We are here, back on the canals, after a two hour, 12 mile sprint down the Trent from West Stockwith. It's a funny old beast, the tidal Trent; mile upon mile of country banksides broken by the occasional village, some of them (especially the ones with pubs) quite tempting but all, of course, impossible to stop at. Even the occasional mooring jetties are there just for large freight barges to stop over during tide changes. Not that there are many freight barges these days.
Rural banksides with occasional inaccessible villages on the Trent
Once under the M180 road bridge, the rural Trent quickly takes a back seat to the industrial one, with moored freighters, power stations and industry.

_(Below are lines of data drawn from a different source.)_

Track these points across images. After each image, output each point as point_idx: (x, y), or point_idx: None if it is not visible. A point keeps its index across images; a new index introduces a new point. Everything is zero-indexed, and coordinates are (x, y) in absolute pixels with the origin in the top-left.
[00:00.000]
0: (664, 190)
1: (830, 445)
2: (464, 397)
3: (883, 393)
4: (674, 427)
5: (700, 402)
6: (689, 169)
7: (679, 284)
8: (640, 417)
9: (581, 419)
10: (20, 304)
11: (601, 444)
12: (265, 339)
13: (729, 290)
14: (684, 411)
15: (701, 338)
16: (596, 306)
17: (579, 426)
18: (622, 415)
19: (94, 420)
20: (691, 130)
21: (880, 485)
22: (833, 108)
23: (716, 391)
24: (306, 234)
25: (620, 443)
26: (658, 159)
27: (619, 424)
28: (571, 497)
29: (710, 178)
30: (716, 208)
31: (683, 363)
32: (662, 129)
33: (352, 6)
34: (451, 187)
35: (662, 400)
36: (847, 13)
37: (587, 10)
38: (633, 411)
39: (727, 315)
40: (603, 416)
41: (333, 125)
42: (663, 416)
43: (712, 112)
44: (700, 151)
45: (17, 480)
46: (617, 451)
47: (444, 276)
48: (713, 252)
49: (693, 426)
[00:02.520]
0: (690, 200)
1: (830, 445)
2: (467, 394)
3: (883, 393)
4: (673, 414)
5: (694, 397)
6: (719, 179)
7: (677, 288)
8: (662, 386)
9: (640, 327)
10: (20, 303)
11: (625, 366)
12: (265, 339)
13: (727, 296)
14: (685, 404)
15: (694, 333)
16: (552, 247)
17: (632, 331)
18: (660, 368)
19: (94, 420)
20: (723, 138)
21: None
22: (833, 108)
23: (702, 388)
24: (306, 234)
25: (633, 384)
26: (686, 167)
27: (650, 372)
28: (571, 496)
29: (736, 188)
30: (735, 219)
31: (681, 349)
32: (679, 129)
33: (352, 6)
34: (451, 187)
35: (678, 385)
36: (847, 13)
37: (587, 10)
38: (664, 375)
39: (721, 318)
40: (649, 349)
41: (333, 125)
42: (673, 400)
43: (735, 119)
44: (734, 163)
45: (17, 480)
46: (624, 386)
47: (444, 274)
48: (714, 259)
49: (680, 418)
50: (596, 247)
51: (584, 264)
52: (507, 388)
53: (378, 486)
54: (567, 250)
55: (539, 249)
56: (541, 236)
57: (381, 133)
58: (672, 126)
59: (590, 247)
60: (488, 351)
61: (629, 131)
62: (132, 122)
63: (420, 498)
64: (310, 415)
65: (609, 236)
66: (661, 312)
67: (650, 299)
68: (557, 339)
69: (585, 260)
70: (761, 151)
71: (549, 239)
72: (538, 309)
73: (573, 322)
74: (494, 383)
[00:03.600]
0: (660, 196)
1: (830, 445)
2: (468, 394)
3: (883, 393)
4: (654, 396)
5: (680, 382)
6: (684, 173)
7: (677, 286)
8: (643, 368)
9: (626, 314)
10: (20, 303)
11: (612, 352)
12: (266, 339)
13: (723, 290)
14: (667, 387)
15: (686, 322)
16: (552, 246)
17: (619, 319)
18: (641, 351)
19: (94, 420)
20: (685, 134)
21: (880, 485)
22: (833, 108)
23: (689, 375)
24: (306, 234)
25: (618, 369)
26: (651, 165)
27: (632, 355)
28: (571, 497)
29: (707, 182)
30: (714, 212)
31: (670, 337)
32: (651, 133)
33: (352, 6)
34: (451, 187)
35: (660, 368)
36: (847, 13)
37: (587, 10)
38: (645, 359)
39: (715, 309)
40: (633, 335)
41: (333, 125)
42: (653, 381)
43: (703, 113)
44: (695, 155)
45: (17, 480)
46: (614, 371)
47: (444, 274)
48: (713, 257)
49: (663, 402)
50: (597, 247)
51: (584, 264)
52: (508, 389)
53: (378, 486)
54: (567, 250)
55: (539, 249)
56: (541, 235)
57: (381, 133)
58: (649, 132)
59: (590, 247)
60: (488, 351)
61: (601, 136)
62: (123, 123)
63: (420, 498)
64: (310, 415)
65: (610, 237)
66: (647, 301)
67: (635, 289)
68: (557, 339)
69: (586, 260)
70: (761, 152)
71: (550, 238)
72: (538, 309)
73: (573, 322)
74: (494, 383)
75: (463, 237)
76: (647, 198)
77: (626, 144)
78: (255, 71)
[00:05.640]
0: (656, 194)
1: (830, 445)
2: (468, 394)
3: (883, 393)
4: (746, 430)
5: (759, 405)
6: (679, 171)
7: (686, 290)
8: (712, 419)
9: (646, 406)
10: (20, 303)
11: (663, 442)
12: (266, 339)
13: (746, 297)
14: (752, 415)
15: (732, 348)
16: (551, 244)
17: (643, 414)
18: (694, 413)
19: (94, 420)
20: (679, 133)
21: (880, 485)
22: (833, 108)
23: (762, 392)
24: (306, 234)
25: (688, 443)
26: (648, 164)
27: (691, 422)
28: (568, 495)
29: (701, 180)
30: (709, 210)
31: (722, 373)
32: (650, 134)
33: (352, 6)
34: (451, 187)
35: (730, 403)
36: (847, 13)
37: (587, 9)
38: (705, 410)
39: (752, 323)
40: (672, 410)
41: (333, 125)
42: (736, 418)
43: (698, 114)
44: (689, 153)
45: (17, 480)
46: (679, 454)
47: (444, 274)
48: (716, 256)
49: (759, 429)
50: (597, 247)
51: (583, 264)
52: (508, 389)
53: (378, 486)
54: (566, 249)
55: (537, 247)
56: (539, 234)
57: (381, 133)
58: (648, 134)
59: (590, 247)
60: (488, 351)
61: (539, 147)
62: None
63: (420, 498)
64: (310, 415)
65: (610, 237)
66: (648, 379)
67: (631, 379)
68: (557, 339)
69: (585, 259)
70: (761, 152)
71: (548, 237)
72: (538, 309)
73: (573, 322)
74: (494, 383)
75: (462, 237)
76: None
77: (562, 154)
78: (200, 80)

Even the lock entrance at Keadby is hidden by a large berthed freighter. But at least, for a change, I turned and got into the lock without mishap.
Keadby liftbridge and the industrial Trent lies ahead
We'd come down river with two other boats and after we moored on the canal I discovered that one was owned by a pair of early retired schoolteachers. They'd packed it in in favour of spending winters on their yacht in the Caribbean and summers living on a little narrowboat over here. Renting out the family home and a couple of small flats kept them afloat – financially that is. Tempting, eh?
It must be another swingbridge - how will this one be worked
Tonight – after a succession of swing bridges (each of them with its own unique operating mechanism) we are moored in the small South Yorkshire town of Thorne where the captain will be going ashore for a few days and the crew and ship's dog will be attending to some long overdue maintenance work on the engine.